Na sua mão uma arma inútil, adereço, simbolizava a vulnerabilidade da sua condição, indefeso na realidade contra a besta à solta naquele espaço de ficção onde cada espectador saboreava a sua própria salvação enquanto podia, gente que se fingia incólume e encolhia os ombros perante a desdita dos seus iguais apanhados pela rede aleatória de um sistema caçador.

E ele aguardava, sentidos alerta, a sua hora de tombar naquele chão, escassas hipóteses de salvação como melhor servia os desígnios dos que concebiam a armadilha que alimentava aquela arena onde o sistema trucidava todos quantos se deixavam apanhar.

 

E ele a aguardar, em posição defensiva, um epílogo tantas vezes adiado pela vontade que lhe restava para lutar contra a besta especialmente treinada para o derrotar, como aos outros distribuídos ao acaso pelo campo de batalha encenada para fingir a oportunidade que era negada a todos quantos se deixavam ludibriar.

As armas de brincar que em nada os protegiam, os deserdados que ali se reuniam, quase vergavam com a força do vento e eles sonhavam parar o tempo no dia anterior ao que os arrastara para ali, aos poucos, olhados como loucos pelos mais afortunados que se acreditavam superiores na sua condição de espectadores daquela chacina anunciada, daquela luta fratricida entre as presas da besta feroz para lhe merecerem misericórdia pelo mérito que lhes assistisse naquele lugar, em vão.

 

A besta não tinha coração, era apenas uma máquina concebida para expurgar todos quantos ousassem falhar os compromissos impossíveis com as garantias tão falíveis que sentiam agora no chão uma espécie de efeito alçapão que aumentava o aperto do nó nas gargantas de quem aguardava a sua hora de cair.

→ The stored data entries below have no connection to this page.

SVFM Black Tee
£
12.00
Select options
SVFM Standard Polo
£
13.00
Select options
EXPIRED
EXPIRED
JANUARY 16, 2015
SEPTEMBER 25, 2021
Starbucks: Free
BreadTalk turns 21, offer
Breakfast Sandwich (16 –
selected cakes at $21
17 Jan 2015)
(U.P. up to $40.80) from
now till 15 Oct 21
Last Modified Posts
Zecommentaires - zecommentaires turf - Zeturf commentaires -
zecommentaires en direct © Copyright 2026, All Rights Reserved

Chegava a hora de acertar as contas entre a força dos poderosos e a fragilidade dos ambiciosos que gostavam de sonhar e não pensavam no azar de uma conjuntura desfavorável capaz de fazer tropeçar o mais sensato caminhar sobre as brasas escondidas logo abaixo dos seus pés.

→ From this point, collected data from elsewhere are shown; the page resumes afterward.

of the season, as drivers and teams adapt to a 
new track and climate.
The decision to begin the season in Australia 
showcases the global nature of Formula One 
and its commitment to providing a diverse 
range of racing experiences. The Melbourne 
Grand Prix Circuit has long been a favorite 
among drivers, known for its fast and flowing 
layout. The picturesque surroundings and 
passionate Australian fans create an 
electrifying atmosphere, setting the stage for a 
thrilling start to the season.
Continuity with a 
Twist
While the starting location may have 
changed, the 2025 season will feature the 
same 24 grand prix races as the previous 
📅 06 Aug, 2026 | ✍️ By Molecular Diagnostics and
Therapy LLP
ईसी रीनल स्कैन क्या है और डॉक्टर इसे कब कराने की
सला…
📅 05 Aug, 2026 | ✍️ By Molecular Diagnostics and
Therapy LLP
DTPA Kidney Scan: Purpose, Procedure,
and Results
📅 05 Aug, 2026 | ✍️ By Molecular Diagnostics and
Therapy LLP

O inferno camuflado em cada asneira que se fez e no triste resultado final para aquela legião patética que ignorara a mensagem profética do oráculo nas lições do passado, a história dos milhões que haviam tombado em circunstâncias quase iguais.

 

E ele ansiava cada vez mais um desfecho, os nervos em franja, venha quem quer que seja, os polegares virados para baixo menos ameaçadores do que a fileira de indicadores apontados para a porta de saída dos cadáveres sociais, a indiferença dos seus iguais tão bem expressa na apatia, a solidariedade que não recebia por parte de alguém capaz de perceber a injustiça daquela farsa, daquela guerra postiça não declarada por instituições travestidas em forças do mal.

 

Aguardava o momento final já sozinho na arena, sem nunca se admitir digno de pena por parte de quem pela desconfiança injustificada o condenou.

 

E mesmo quando finalmente tombou, já a assistência debandava, o seu indicador apontava com precisão o lugar onde deveriam meter cada polegar que tanto podia descer como subir.

Logo abaixo da coluna que nem assim lhe conseguiram partir.